I then ploted the countour lines, which represent the De Facto human settlements, over the density image. I filtered the map to remove polygons that might be outliers (too large or too small densities and populations), such as those with absurdy high or low densities and populations. I used this information to map the Urbanized areas in kedougou with its population densities.
I expanded my analysis of De Facto Urban settlements in the kedougou region by adding the district of Salaya. I repeated the steps from the kedougou plots above with Salaya and then created a model of Urbanized areas in the kedougou and Salaya districts.
As can be seen below, the settlements in kedougou and Salaya are small and sparsely located. This makes sense considering that the kedougou region is moslty plains that are teaming with wildlife. looking at my plots, I noticed that the settlements tended to be concentrated around rivers.
Stretch goal: Zipf’s Law
Here I plotted the logs of each of my Urban Areas’ population densities and rank to see if they follow Zipf’s Law. Although, there isn’t a line of best fit in this plot, it is still evident that the data does not completely in line with Zip’s law because the log of the densities are above what the expected densities would be.

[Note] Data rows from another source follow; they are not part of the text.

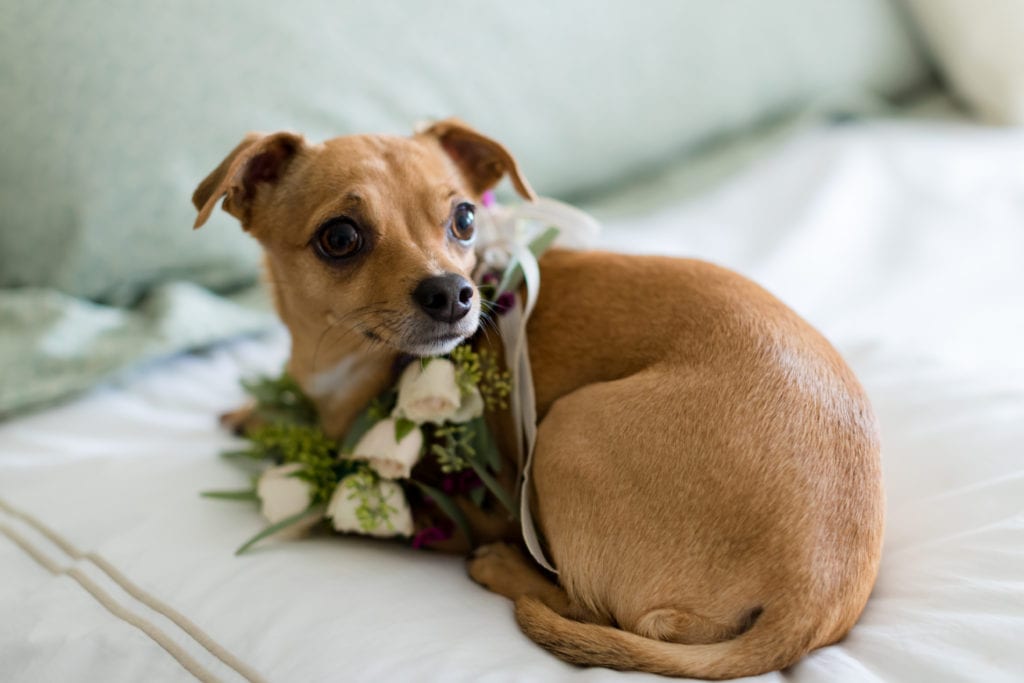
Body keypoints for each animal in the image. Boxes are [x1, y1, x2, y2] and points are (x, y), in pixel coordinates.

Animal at [195, 120, 884, 679]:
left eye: (465, 219)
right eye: (339, 238)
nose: (454, 293)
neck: (339, 367)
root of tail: (809, 602)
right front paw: (256, 413)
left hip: (565, 432)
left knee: (599, 610)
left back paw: (500, 568)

This indictes that the urban settlements are a bit more densly populated than expected.
Adding Transportation Networks and Healthcare Facilities:
For the final part of this project, I modeled the major public road networks and healthcare facilities across the kedougou and Salaya districts in Senegal’s kedougou region.

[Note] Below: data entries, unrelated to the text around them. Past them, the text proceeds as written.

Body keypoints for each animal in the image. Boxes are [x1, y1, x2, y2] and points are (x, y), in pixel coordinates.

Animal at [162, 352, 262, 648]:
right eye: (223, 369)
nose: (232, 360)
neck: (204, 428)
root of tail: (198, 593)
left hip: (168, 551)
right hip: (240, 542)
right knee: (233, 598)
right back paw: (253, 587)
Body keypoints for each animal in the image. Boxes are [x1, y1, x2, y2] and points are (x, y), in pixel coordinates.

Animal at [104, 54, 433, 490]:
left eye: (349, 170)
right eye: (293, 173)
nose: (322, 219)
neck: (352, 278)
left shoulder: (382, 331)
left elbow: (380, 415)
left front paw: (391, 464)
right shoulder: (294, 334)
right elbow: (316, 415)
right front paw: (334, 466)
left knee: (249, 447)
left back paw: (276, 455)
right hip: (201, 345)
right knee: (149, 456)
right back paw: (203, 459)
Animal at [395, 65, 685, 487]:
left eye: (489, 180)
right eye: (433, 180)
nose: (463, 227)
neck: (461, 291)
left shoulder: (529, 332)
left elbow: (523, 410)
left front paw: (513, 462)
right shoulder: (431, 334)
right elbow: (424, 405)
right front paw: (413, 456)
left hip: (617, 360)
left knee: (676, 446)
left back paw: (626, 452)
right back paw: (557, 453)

This model represents critical accessibility concerns in kedougou and Salaya. My data indicated that there were only three healthcare facilities in the two districts: two hospitals and one pharmacy. Although this is the least populated region of Senegal, the hospitals and pharmacy (indicated by the blue dots) are not near the the most populous settlements. Fortunately, each healthcare facility is located along the main road network. However, kedougou and Salaya seem to be lacking in adequate transportation infrastructure since there is only one primary road system and there is only publically available data about the composition of 5 of those roads–all are concrete roads. This analysis showed me how rural regions in developing countries are especially vulnerable as they may be lacking in adequate transportation and heakthcare access.